If broader Medicare reform stalls, Mr Bush is likely to have a fall-back
programme for prescription drug coverage - a measure that political advisers
see as the bare minimum. "There is nobody in this arena that's going to
argue against prescription drug benefits because of the clout of seniors,"
says Chris Hansen, associate executive director of AARP, a lobby group for
senior citizens.

Yet even this more limited reform would require the administration to
navigate between the grey lobby, the pharmaceuticals industry and the
government's budgetary constraints.

For a start, there is the question of resources. While a bill introduced
last year in the Senate, which is still supported by many congressional
Republicans, would cost about $370bn over 10 years, many Democrats have
called for the government to spend double that amount.

Another idea being discussed in Washington is a more limited drugs benefit
that would provide assistance to elderly people on low incomes but would not
extend coverage to all Medicare members. But at a time when Mr Bush is
pushing for another round of huge tax cuts, he could face a political
backlash from the elderly if his plan appeared miserly.

There is also a substantial difference of opinion between the parties over
how the issue should be tackled. Many Democrats want to extend the Medicare
bureaucracy and use its power as a huge purchaser to squeeze more discounts
on drugs. This brings them into direct conflict with the pharmaceuticals
industry, for which drug pricing is a vital issue. The US accounts for more
than half the profits of the main pharmaceuticals companies and is one of
its fastest-growing markets. And the industry is a powerful political force
- Public Citizen, a consumer watchdog, estimates that it employed 623
lobbyists last year.

In the past, the industry has opposed all attempts to include drug coverage
under Medicare, seeing it as a threat to profitability. That position began
to change, however, in the late 1990s when the industry found itself under
increasing attack for "gouging" pensioners. Many executives now view
Medicare reform as a means of removing the industry from the political line
of fire.

+++

Prompt 1 -> In the passage on Medicare drug coverage, how many lobbyists does Public Citizen estimate the pharmaceuticals industry employed last year?
Prompt 2 -> Echo the part of the passage on Medicare drug coverage that opens with the words containing "Another idea being" and closes with "plan appeared miserly.".
Prompt 3 -> Decide whether each statement agrees with the passage on Medicare drug coverage, answering yes or no and quoting the deciding words: (a) The Senate bill introduced last year would cost about $370bn over 10 years. (b) The pharmaceuticals industry has always backed putting drug coverage under Medicare. (c) Chris Hansen is associate executive director of AARP.

+++

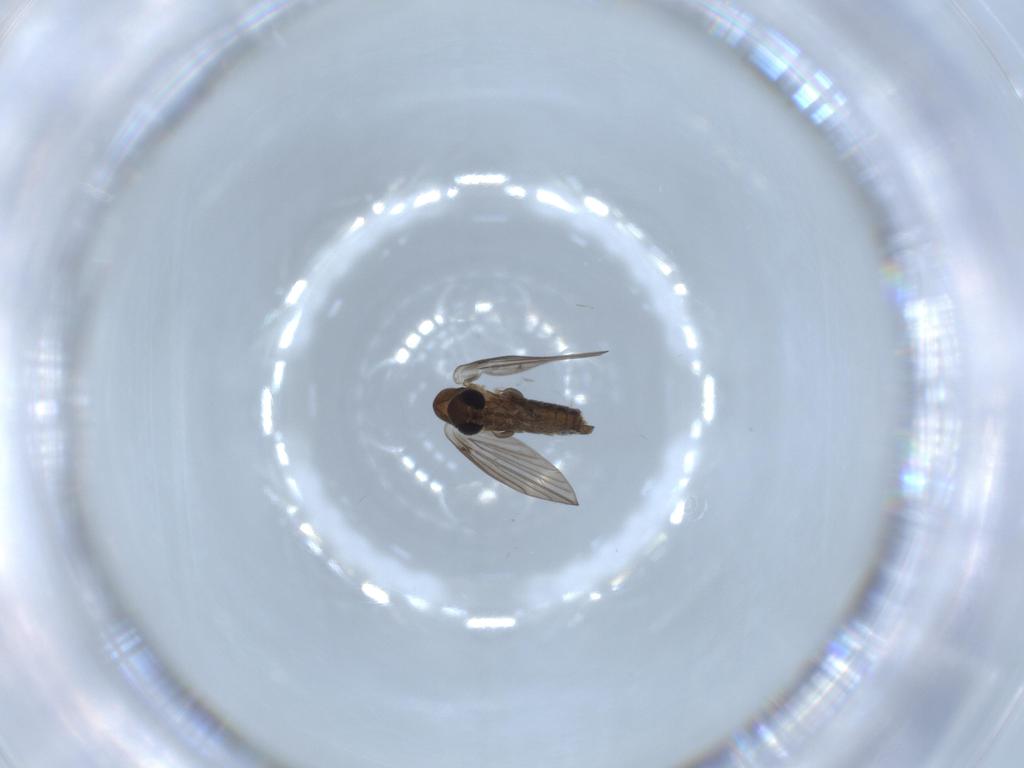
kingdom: Animalia
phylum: Arthropoda
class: Insecta
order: Diptera
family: Psychodidae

+++

Output 1 -> 623

Output 2 ->
Another idea being discussed in Washington is a more limited drugs benefit
that would provide assistance to elderly people on low incomes but would not
extend coverage to all Medicare members. But at a time when Mr Bush is
pushing for another round of huge tax cuts, he could face a political
backlash from the elderly if his plan appeared miserly.

Output 3 ->
(a) Yes: "would cost about $370bn over 10 years"
(b) No: "the industry has opposed all attempts to include drug coverage under Medicare"
(c) Yes: "Chris Hansen, associate executive director of AARP"